» What this task involves
Each line of the records that holds the word "Brinco" should be copied out.

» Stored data
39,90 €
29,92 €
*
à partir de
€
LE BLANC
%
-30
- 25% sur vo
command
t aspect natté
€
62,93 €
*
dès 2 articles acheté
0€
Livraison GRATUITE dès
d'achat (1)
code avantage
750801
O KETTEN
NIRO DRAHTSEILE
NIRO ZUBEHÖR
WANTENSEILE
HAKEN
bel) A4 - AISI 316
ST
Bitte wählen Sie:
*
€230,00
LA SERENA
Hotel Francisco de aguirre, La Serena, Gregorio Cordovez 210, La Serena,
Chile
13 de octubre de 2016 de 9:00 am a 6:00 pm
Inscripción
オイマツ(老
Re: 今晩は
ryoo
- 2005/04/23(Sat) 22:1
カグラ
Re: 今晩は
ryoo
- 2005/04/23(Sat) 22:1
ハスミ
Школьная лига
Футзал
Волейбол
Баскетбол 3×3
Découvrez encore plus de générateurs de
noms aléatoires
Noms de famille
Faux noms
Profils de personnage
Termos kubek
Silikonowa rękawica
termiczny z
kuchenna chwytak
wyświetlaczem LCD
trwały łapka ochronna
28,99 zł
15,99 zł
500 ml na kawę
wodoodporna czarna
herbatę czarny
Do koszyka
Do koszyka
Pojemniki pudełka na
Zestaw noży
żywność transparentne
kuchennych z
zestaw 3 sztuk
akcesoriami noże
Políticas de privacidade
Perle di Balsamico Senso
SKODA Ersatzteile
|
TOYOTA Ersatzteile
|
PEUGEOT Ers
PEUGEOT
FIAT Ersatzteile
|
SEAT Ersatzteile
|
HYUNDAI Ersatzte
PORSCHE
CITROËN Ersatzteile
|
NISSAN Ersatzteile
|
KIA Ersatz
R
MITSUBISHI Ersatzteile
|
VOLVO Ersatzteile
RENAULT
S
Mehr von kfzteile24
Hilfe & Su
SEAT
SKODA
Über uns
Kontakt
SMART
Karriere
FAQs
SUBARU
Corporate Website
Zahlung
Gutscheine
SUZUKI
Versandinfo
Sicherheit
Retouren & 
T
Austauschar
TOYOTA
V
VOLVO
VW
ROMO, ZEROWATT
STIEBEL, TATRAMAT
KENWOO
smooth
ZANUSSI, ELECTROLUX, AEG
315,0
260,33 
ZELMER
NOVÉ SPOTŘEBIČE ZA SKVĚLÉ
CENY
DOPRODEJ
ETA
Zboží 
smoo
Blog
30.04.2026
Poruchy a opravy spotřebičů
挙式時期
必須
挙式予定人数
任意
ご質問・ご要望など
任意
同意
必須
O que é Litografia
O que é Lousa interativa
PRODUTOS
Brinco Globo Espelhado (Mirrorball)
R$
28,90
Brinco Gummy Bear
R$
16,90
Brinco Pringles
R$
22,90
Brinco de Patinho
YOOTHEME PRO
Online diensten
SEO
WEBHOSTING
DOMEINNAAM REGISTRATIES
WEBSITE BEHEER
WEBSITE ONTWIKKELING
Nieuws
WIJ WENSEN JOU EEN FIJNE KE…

» Written response
Brinco Globo Espelhado (Mirrorball)
Brinco Gummy Bear
Brinco Pringles
Brinco de Patinho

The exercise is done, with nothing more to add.